Most retailers go frustrated in understanding their stores, trying to collect the most possible Key indicators to figure out their performance, the possibilities that aren’t taken into consideration, the constraints and challenges in order to figure out better opportunities and future targets to create a better shopping experience to retain their customers and get better financials.
Today, the need of business intelligence tools has become a major and bigger need in the retails industry, because of the many challenges and competitions either with other shops or the e-commerce platforms that are taking a big part of the fashion industry.
In this article we will go through different Key Performance Indicators (KPI) that are mainly common use in the fashion industry, operating in a small market like Lebanon during a its local crisis and global pandemic.
This demonstration illustrates imported datasets from real data of 4 local retails stores in Lebanon.
(The name of the stores, brand and some of the transactions were reversed, changed or removed to conserve the data privacy and confidentiality of information of the mentioned stores and their related company.)

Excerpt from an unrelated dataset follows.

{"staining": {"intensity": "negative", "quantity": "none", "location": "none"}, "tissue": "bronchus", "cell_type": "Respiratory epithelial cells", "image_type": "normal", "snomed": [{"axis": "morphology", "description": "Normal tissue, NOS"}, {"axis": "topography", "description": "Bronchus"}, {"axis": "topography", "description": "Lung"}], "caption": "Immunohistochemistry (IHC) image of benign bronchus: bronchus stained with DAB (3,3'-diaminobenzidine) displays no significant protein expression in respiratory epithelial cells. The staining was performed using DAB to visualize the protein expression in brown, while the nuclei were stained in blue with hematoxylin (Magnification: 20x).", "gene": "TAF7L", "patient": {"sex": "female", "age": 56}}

We will use Power BI, a powerful Business Intelligence (BI) tool developed and published by Microsoft. We will be using it to understand different aspects of these stores, and answer questions like: What is the best performing location? Which one has done a better job than last year?
- What is the best performing location? Which one has done a better job than last year?
- Which location has a bigger stock volume?
- The larger gross margin?
- Which items are more profitable?
- Do we sell more sale items?
- How much did the exchange rate affect our sales?
- Do we have more female or male customers?
Which store is performing better?
In this section, we will cover the some of the 7 pages resulted of the studied KPI and data.
The overview page gives a first impression on the main titles that interests the stakeholders.
Key indicators like the quantity sold, the gross margin (Profit Percentage), total net sales in US Dollars and average sales price in the local currency.
It includes a area chart that visualizes the net sales over the time, in addition to the Average Basket Value (ABV), an indicator that shows the amount spent by shoppers in one transaction on average, the Unit Per Ticket (UPT), measuring the average number of items that customers are purchasing in any given transaction and the Sales Per Square meter (SALES/SQM) in US Dollars, that divide the sales by the store’s total square meter of selling area.
On the top right of the page, the user can go through filters, to tackle specific needed areas, either on time series or locations.
Like for Like (LFL) sales:
This section introduces a comparative table of figures between 2 period of time, also based on the user’s decision, in addition to a plot that visualize the stores net sales in USD along with the sales Per SQM and the quantity sold during a Year x variable.
This section helps the user to compare the stores performance during the 2 different periods.
How are the products performing?
This section grants an understanding to the user for getting a better image of the sold products in the store.
Using a word cloud visualization, the user can refer the top selling colors and sizes having the larger fonts, a tree map showing the top performing families and bar chart showing the categories performance.
How is the exchange rate in US Dollars effecting the customer engagement?
This section gives insights on the relationship between the devaluation of the local currency to US Dollars, the store sales and the customer engagement.
It also shows two plots showing customers turnover during the daily operating hours and the relation of the net sales and customer distribution during the same period.
In addition to a correlation plot showing the relation between the Gross Sales Amount, the quantity sold and the variance in US Dollar value. Whenever the circle is larger and blue, the relation appears to be greater.
Should we target more females or males?
Taking into consideration the gender of the customer may be beneficial for a retail, to understand its market and buying force. It gives an idea about the products type that a retailer should invest in more. Who to target and much more questions related to customers.
The infographic pictogram in this section, shows that females are more frequent customers in the studied shops.
Conclusion:
A KPI dashboard displays key performance indicators in interactive charts and graphs, allowing for quick, organized review and analysis.
It helps stakeholders to understand their market, their industry performance and helps them to build on the studied data to build on and support their vision to make better decision making in future investments.